Enfrentamientos con los sindicatos y las Fuerzas Armadas, 31 mil dólares en maquillaje, la dimisión de cuatro ministros y el efecto radioactivo del presidente Donald Trump han dañado la imagen del mandatario francés que, si las encuestas están en lo correcto, podría convertirse en el menos popular de las últimas décadas antes de cumplir cien días en el Palacio del Elíseo.

Por Manuel Santelices

“Deben tener fe”, urgió BrigitteMacron a sus compatriotas franceses hace unos días, cuando una serie de nuevas encuestas reveló que su marido, el flamante presidente Emmanuel Macron, caía en una vertiginosa pendiente que, de seguir así, lo llevaría a los peores índices de popularidad que el país haya visto en los primeros cien días de un mandatario en décadas.

¿Qué pasó? ¿No fue ayer cuando Macron celebraba su triunfo como un modelo de renovación, pragmatismo y juventud; como un grito de rebeldía frente a la anquilosada, paleolítica y paquidérmica clase política francesa? Es cierto que han pasado apenas cuatro meses desde que asumió el poder, el pasado 14 de mayo, pero ese tiempo ha sido suficiente para que el país,como un adolescente recuperándose de un romance de verano, haya perdido de pronto todas las ilusiones que pudiera haber tenido respecto a su atractivo nuevo líder. Lo de su atractivo, a propósito, no es casualidad. Francia quedó comprensiblemente sorprendida cuando se enteró, hace dos semanas, de que el presidente ha gastado cerca de 31 mil dólares en maquillaje desde que llegó al Palacio del Elíseo, una suma considerable para cualquier político, pero más aún para uno que todavía no cumple los cuarenta. Este tipo de gastos, en todo caso, no es nuevo en Francia. François Hollande mantuvo un presupuesto de aproximadamente diez mil dólares al mes para su peluquero personal, y Nicolas Sarkozy gastó una suma similar en su “esteticista” presidencial.

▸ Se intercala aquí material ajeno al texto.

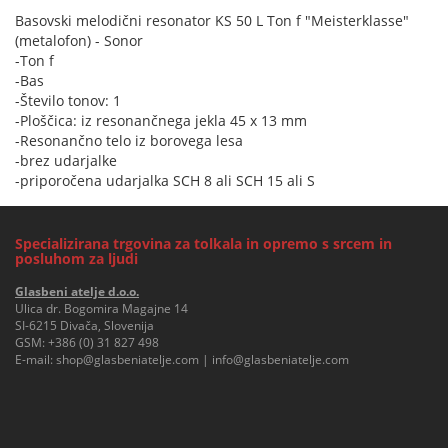
Basovski melodični resonator KS 50 L Ton f "Meisterklasse"
(metalofon) - Sonor
-Ton f
-Bas
-Število tonov: 1
-Ploščica: iz resonančnega jekla 45 x 13 mm
-Resonančno telo iz borovega lesa
-brez udarjalke
-priporočena udarjalka SCH 8 ali SCH 15 ali S
Specializirana trgovina za tolkala in opremo s srcem in
posluhom za ljudi
Glasbeni atelje d.o.o.
Ulica dr. Bogomira Magajne 14
SI-6215 Divača, Slovenija
GSM:
+386 (0) 31 827 498
E-mail:
shop@glasbeniatelje.com
|
info@glasbeniatelje.com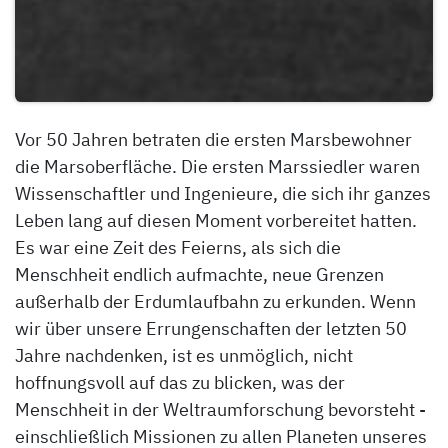
Vor 50 Jahren betraten die ersten Marsbewohner
die Marsoberfläche. Die ersten Marssiedler waren
Wissenschaftler und Ingenieure, die sich ihr ganzes
Leben lang auf diesen Moment vorbereitet hatten.
Es war eine Zeit des Feierns, als sich die
Menschheit endlich aufmachte, neue Grenzen
außerhalb der Erdumlaufbahn zu erkunden. Wenn
wir über unsere Errungenschaften der letzten 50
Jahre nachdenken, ist es unmöglich, nicht
hoffnungsvoll auf das zu blicken, was der
Menschheit in der Weltraumforschung bevorsteht -
einschließlich Missionen zu allen Planeten unseres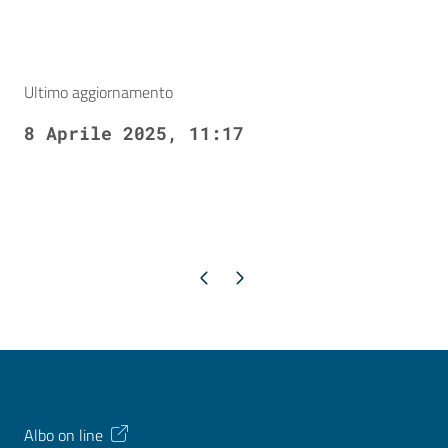
Ultimo aggiornamento
8 Aprile 2025, 11:17
Pagina precedente
Pagina successiva
Albo on line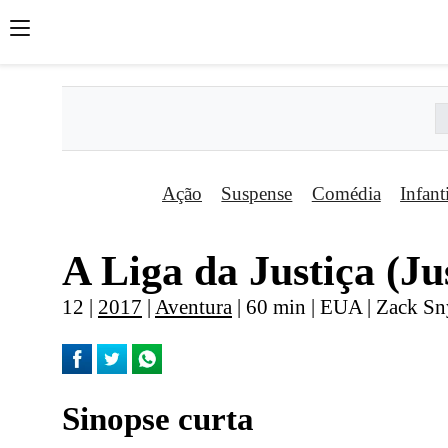
Ação
Suspense
Comédia
Infant
A Liga da Justiça (Ju
12 |
2017
|
Aventura
| 60 min | EUA | Zack Sn
Sinopse curta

A fines del mes pasado, la popularidad de Macron estaba en 40%, catorce puntos menos que en julio.

Este pequeño escándalo de belleza política, sin embargo, agregó una nota más de desencanto hacia Macron que, se suponía, llegaría al gobierno justamente para terminar con excesos injustificables como esos. Pero este es el menor de sus problemas. Su gobierno ha estado plagado de obstáculos desde un comienzo. Solo en junio, perdió cuatro ministros involucrados en problemas de corrupción y nepotismo, un tropiezo importante para un presidente que inicia su labor en un aislamiento casi completo, entrampado entre una izquierda debilitada y una derecha dividida.

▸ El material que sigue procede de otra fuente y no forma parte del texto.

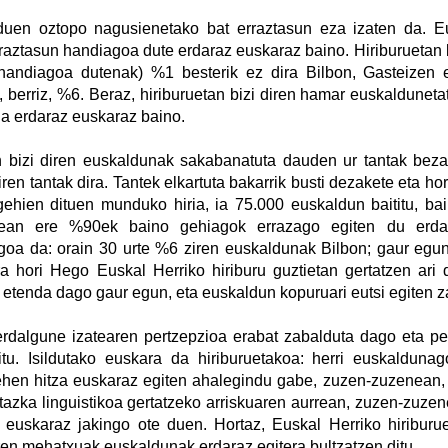
duen oztopo nagusienetako bat erraztasun eza izaten da. Eu
raztasun handiagoa dute erdaraz euskaraz baino. Hiriburuetan 
handiagoa dutenak) %1 besterik ez dira Bilbon, Gasteizen e
, berriz, %6. Beraz, hiriburuetan bizi diren hamar euskaldunet
a erdaraz euskaraz baino.
n bizi diren euskaldunak sakabanatuta dauden ur tantak bezal
iren tantak dira. Tantek elkartuta bakarrik busti dezakete eta ho
ehien dituen munduko hiria, ia 75.000 euskaldun baititu, b
tean ere %90ek baino gehiagok errazago egiten du erdar
oa da: orain 30 urte %6 ziren euskaldunak Bilbon; gaur egun
a hori Hego Euskal Herriko hiriburu guztietan gertatzen ari 
etenda dago gaur egun, eta euskaldun kopuruari eutsi egiten z
erdalgune izatearen pertzepzioa erabat zabalduta dago eta p
itu. Isildutako euskara da hiriburuetakoa: herri euskaldun
ehen hitza euskaraz egiten ahalegindu gabe, zuzen-zuzenean, e
tazka linguistikoa gertatzeko arriskuaren aurrean, zuzen-zuzen
 euskaraz jakingo ote duen. Hortaz, Euskal Herriko hiriburuet
aren mehatxuak euskaldunak erdaraz egitera bultzatzen ditu.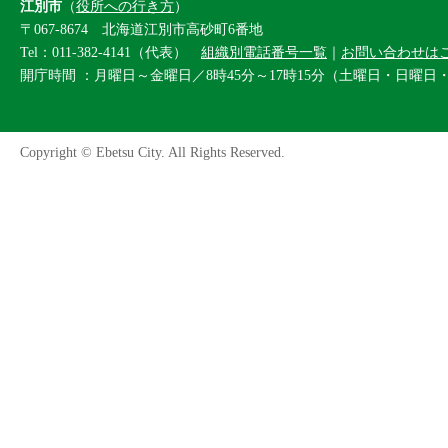
江別市
（
役所への行き方
）
〒067-8674 北海道江別市高砂町6番地
Tel：011-382-4141（代表）
組織別電話番号一覧
｜
お問い合わせは
開庁時間 ：月曜日～金曜日／8時45分～17時15分（土曜日・日曜日
Copyright © Ebetsu City. All Rights Reserved.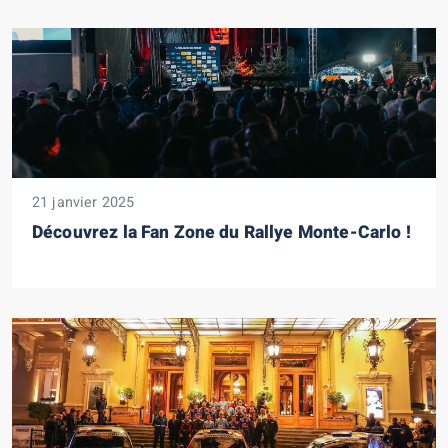
21 janvier 2025
Découvrez la Fan Zone du Rallye Monte-Carlo !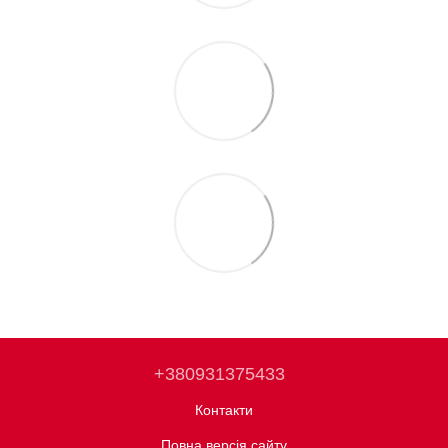
+380931375433
Контакти
Повна версія сайту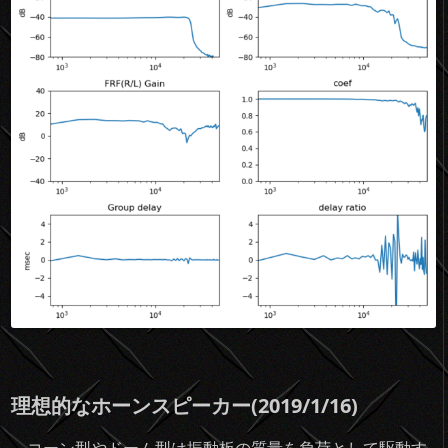
理想的なホーンスピーカー(2019/1/16)
コーン型やドーム型は振動板の質量を負荷として駆動す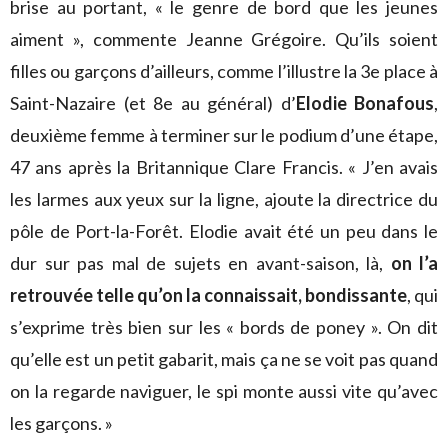
brise au portant, « le genre de bord que les jeunes
aiment », commente Jeanne Grégoire. Qu’ils soient
filles ou garçons d’ailleurs, comme l’illustre la 3e place à
Saint-Nazaire (et 8e au général) d’
Elodie Bonafous
,
deuxième femme à terminer sur le podium d’une étape,
47 ans après la Britannique Clare Francis. « J’en avais
les larmes aux yeux sur la ligne, ajoute la directrice du
pôle de Port-la-Forêt. Elodie avait été un peu dans le
dur sur pas mal de sujets en avant-saison, là,
on l’a
retrouvée telle qu’on la connaissait, bondissante
, qui
s’exprime très bien sur les « bords de poney ». On dit
qu’elle est un petit gabarit, mais ça ne se voit pas quand
on la regarde naviguer, le spi monte aussi vite qu’avec
les garçons. »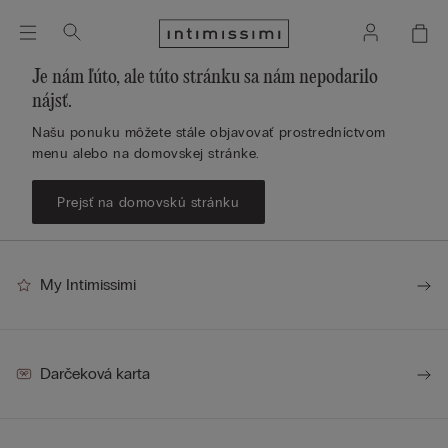
Je nám ľúto, ale túto stránku sa nám nepodarilo
nájsť.
Našu ponuku môžete stále objavovať prostredníctvom
menu alebo na domovskej stránke.
Prejsť na domovskú stránku
My Intimissimi
Darčeková karta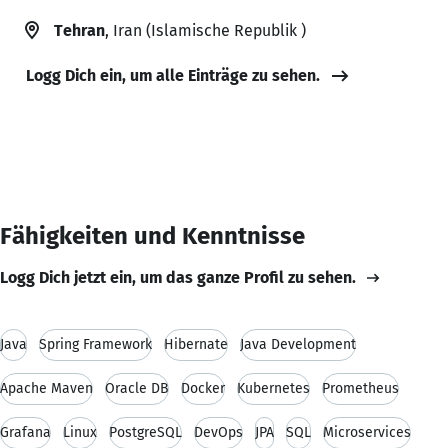
Tehran
, Iran (Islamische Republik )
Logg Dich ein, um alle Einträge zu sehen.
Fähigkeiten und Kenntnisse
Logg Dich jetzt ein, um das ganze Profil zu sehen.
Java
Spring Framework
Hibernate
Java Development
Apache Maven
Oracle DB
Docker
Kubernetes
Prometheus
Grafana
Linux
PostgreSQL
DevOps
JPA
SQL
Microservices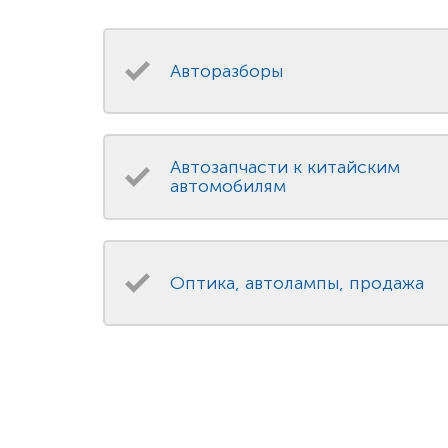
Авторазборы
Автозапчасти к китайским
автомобилям
Оптика, автолампы, продажа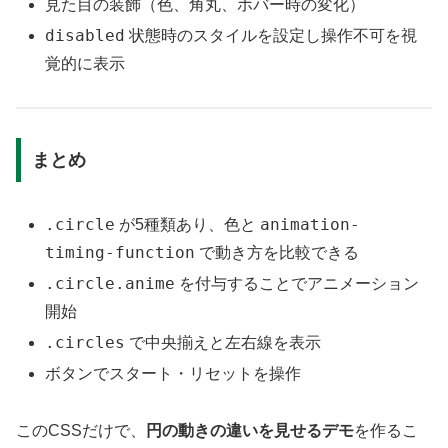
見た目の装飾（色、角丸、ホバー時の変化）
disabled
状態時のスタイルを設定し操作不可を視
覚的に表示
まとめ
.circle
animation-
が5種類あり、色と
timing-function
で動き方を比較できる
.circle.anime
を付与することでアニメーション
開始
.circles
で中央揃えと左右線を表示
ボタンでスタート・リセットを操作
このCSSだけで、
円の動きの違いを見せるデモ
を作るこ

Su falta de experiencia política ha comenzado a ser evidente, igual que su falta de sintonía con los problemas que afectan a los sectores más modestos del país. Macron se siente cómodo en reuniones bilaterales en el Elíseo, citas cumbres con otros líderes internacionales, o en reuniones con financistas o empresarios de tecnología, pero cuando debe hacer frente a obreros, empleados públicos o trabajadores, su encanto natural –tan seductor en la televisión– pierde buena parte de su brillo. Su decisión de no conquistar a través de promesas incumplibles tampoco lo ayuda en este sentido y, por lo mismo, durante una visita a una fábrica de automóviles, fue abucheado por los operarios después de anunciar que no llegaba como “Papá Noel” lleno de regalos.

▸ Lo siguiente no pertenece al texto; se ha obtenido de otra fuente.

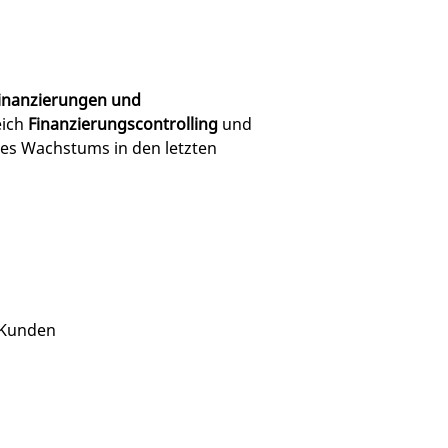
Finanzierungen und
eich
Finanzierungscontrolling
und
 des Wachstums in den letzten
 Kunden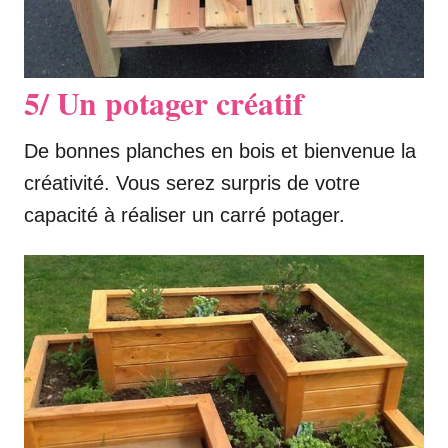
5/ Un potager créatif
De bonnes planches en bois et bienvenue la
créativité. Vous serez surpris de votre
capacité à réaliser un carré potager.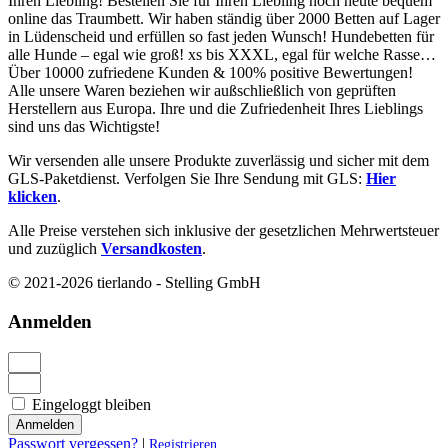
Ihren Liebling! Bestellen Sie für Ihren Liebling noch heute bequem
online das Traumbett. Wir haben ständig über 2000 Betten auf Lager
in Lüdenscheid und erfüllen so fast jeden Wunsch! Hundebetten für
alle Hunde – egal wie groß! xs bis XXXL, egal für welche Rasse…
Über 10000 zufriedene Kunden & 100% positive Bewertungen!
Alle unsere Waren beziehen wir außschließlich von geprüften
Herstellern aus Europa. Ihre und die Zufriedenheit Ihres Lieblings
sind uns das Wichtigste!
Wir versenden alle unsere Produkte zuverlässig und sicher mit dem
GLS-Paketdienst. Verfolgen Sie Ihre Sendung mit GLS:
Hier
klicken
.
Alle Preise verstehen sich inklusive der gesetzlichen Mehrwertsteuer
und zuzüglich
Versandkosten
.
© 2021-2026 tierlando - Stelling GmbH
Anmelden
Eingeloggt bleiben
Anmelden
Passwort vergessen?
|
Registrieren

El pueblo francés ha salido a las calles para protestar contra el gobierno de Macron.

Rápidamente, el presidente ha encontrado a dos poderosos adversarios: el Ejército y los sindicatos. Con el primero tuvo un grave encuentro al anunciar una reducción de presupuesto, lo que llevó a la dimisión del general Pierre de Villiers, jefe del Estado Mayor de las Fuerzas Armadas, y, como notó con cierto cinismo la prensa, un hombre treinta años mayor que el presidente. Con los sindicatos, Macron lleva adelante una peligrosa rencilla que parece inevitable, dada su intención de revisar el Código del Trabajo francés, un tesoro sindical repleto de privilegios que, hasta ahora, había permanecido protegido con las poderosas cadenas que unen en Francia a políticos y trabajadores.

Macron nunca hizo las grandes y amplias promesas que abundan en la retórica electoral. Quizás hizo solo una: una disminución del impuesto a las propiedades, algo que repitió una y otra vez durante su campaña, y que ahora menciona solo de vez en cuando y con una vaguedad que irrita hasta a sus más fervientes partidarios.